8. Similar types of potassium channels are found in skeletal muscle cell (plasma) membranes. Predict the effect of general anesthesia on Kevin’s skeletal muscle contraction during surgery.
Explanation / Answer
1.
The concentration of sodium is higher outside the cell. The inward diffusion of Na+ ions can be prevented by applying a positive charge to the inside of the cell. When this positive charge counterbalances the force that drives Na+ into the cell, there will be no net movement of Na+ into the cell. This is called as electrochemical equilibrium.

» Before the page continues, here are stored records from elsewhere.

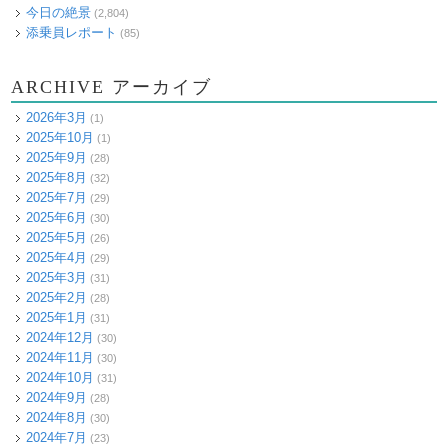
今日の絶景
(2,804)
添乗員レポート
(85)
ARCHIVE アーカイブ
2026年3月
(1)
2025年10月
(1)
2025年9月
(28)
2025年8月
(32)
2025年7月
(29)
2025年6月
(30)
2025年5月
(26)
2025年4月
(29)
2025年3月
(31)
2025年2月
(28)
2025年1月
(31)
2024年12月
(30)
2024年11月
(30)
2024年10月
(31)
2024年9月
(28)
2024年8月
(30)
2024年7月
(23)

The equilibrium potential (the membrane potential required to produce electrochemical equilibrium) for sodium is +52 mV. The resting membrane potential is -90 mV. There is a difference of -142 mV between the equilibrium potential and membrane potential. This (-142 mV) represent the electrochemical force that drives sodium ions into the cell at resting membrane potential.

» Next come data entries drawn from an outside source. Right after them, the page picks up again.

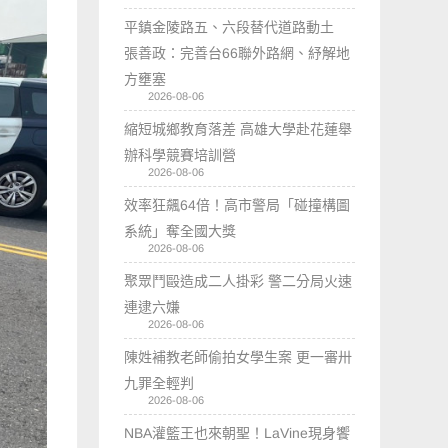
平鎮金陵路五、六段替代道路動土
張善政：完善台66聯外路網、紓解地
方壅塞
2026-08-06
縮短城鄉教育落差 高雄大學赴花蓮舉
辦科學競賽培訓營
2026-08-06
效率狂飆64倍！高市警局「碰撞構圖
系統」奪全國大獎
2026-08-06
聚眾鬥毆造成二人掛彩 警二分局火速
連逮六嫌
2026-08-06
陳姓補教老師偷拍女學生案 更一審卅
九罪全輕判
2026-08-06
NBA灌籃王也來朝聖！LaVine現身饗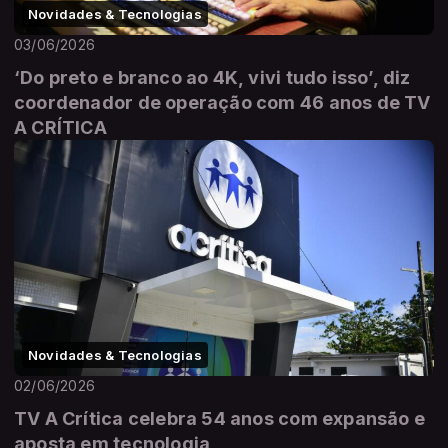
Novidades & Tecnologias
03/06/2026
‘Do preto e branco ao 4K, vivi tudo isso’, diz
coordenador de operação com 46 anos de TV
A CRÍTICA
Novidades & Tecnologias
02/06/2026
TV A Crítica celebra 54 anos com expansão e
aposta em tecnologia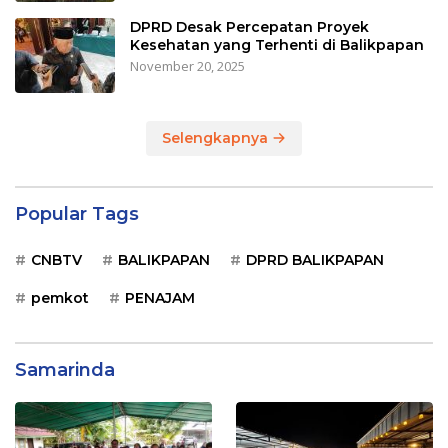
DPRD Desak Percepatan Proyek
Kesehatan yang Terhenti di Balikpapan
November 20, 2025
Selengkapnya
Popular Tags
CNBTV
BALIKPAPAN
DPRD BALIKPAPAN
pemkot
PENAJAM
Samarinda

The permeability of membrane to sodium is very low, and sodium can enter into the cell at high rates only through sodium channels. However, the very high electrochemical driving force makes a small amount of Na+ to leak into the cell.
2.
Depolarization is the rush of sodium ions into the cell, which causes an increase in Na+ ions inside the cell. This makes the membrane more positive than it was before. The graded membrane potential reaches the threshold to become an action potential.
Hyperpolarization is closing of the Na+ channels and opening the K+ channels to make the cell more negative. The K+ channels allow leakage of K+ ions out from the cell. Thus, the cell restores the membrane to the original resting potential.
Initial opening of Na+ ions drives the interior potential from a more negative value to less negative value. This value is called the action threshold. Once action threshold is reached, more Na+ channels open and drive the influx of Na+ ions into the cell to reach the potential to above +30 mV.
Hyperpolarization overshoots the resting potential to about -90 mV (the actual resting potential is -70 mV). This ensures that the neuron will not receive another stimulus during hyperpolarization, or it raises the threshold for a new stimulus. It prevents any stimulus that has been already sent up an axon, from triggering another action potential, in opposite direction. Thus, hyperpolarization ensures that the signal proceeds unidirectionally.
3.
When the Dendron of the neurons receive signal/stimulus, Na+ channels open. This causes enough Na+ to enter into the cell and change the interior potential from -70 mV to -50 mV. This potential is called action threshold. Once action threshold is reached, more Na+ channels open to facilitate the influx of more Na= into the cell, till the potential reaches + 30 - +50 mV (depending on the organism). This process of influx of Na+ ions into the cell is called depolarization. The process of depolarization does not occur across the entire membrane, it actually occurs at structures called Nodes of Ranvier.
4.
Anesthetics block nerve conduction by reducing the influx of sodium ions into the cytoplasm of a neuron. They bind directly to the intracellular voltage-dependent sodium channels in the membrane of neuron. This binding of the anesthetic alters the structure of the channels, closes the “trap door” that allows sodium to flow into the cell. Once influx of sodium ions is blocked, efflux of potassium ions too is blocked, thus inhibiting the depolarization of the membrane (of neuron). If sufficient Ranvier nodes are inhibited, the nerve impulses generated downstream cannot propagate into the ganglion.